On Sep 12, 2008, at 3:48 AM, Diez B. Roggisch wrote:

>
> Hi,
>
> I've got a table with a unique-constraint. And I've got an automatic
> transaction management via decorator in place.
>
> Now it can happen that the violation of that constraint occurs -  
> then a
> ProgrammingError is raised. As the violation is non-fatal, I try to
> catch it, and continue.
>
> The problem is that the session has been invalidated, and my decorator
> fails when trying to commit.
>
> Is there any chance to prevent this invalidation from happening?
> Documention didn't indicate a solution. Probably an Extension helps?

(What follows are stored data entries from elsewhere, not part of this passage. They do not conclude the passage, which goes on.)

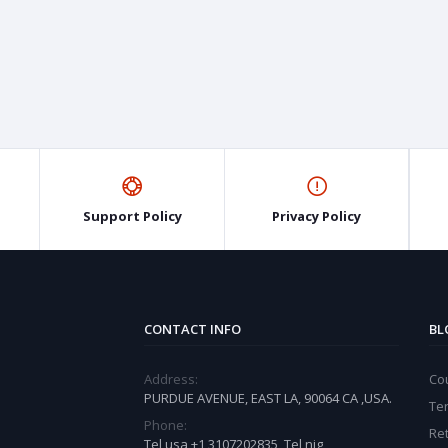
Support Policy
Privacy Policy
CONTACT INFO
BL
Address:
Cou
PURDUE AVENUE, EAST LA, 90064 CA ,USA.
Te
Phone:
Ret
Tel usa +1 3107202835, Tel nig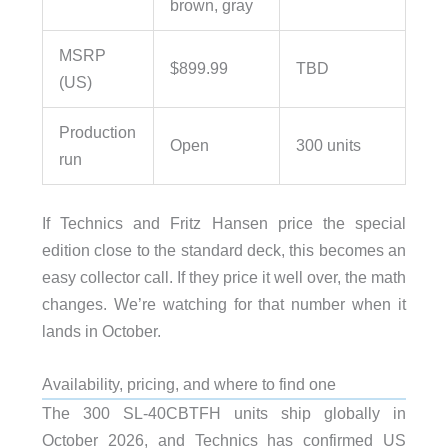
brown, gray
MSRP
$899.99
TBD
(US)
Production
Open
300 units
run
If Technics and Fritz Hansen price the special
edition close to the standard deck, this becomes an
easy collector call. If they price it well over, the math
changes. We’re watching for that number when it
lands in October.
Availability, pricing, and where to find one
The 300 SL-40CBTFH units ship globally in
October 2026, and Technics has confirmed US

any errors raised during flush() will result in a rollback().  If  
you're using 0.5, the Session recovers gracefully from a rollback so  
you can try again, but you have to perform the entire contents of the  
transaction again.   The bookkeeping which flush() performs does not  
currently support partial progress, so it cant issue half of its SQL,  
fail, and then pick up again where it left off when you try again -  
the session's state is updated after the flush() completes.

So the current way to issue a flush(), catch an error, and continue in  
the same transaction is to use begin_nested() to issue a SAVEPOINT  
which the flush() will roll back to.

In the bigger picture, SQLAlchemy encourages programming practices  
that don't rely upon exception throws from the database to determine  
database state, favoring explicit SELECT operations beforehand  
(typically via Query and lazyload operations) as needed.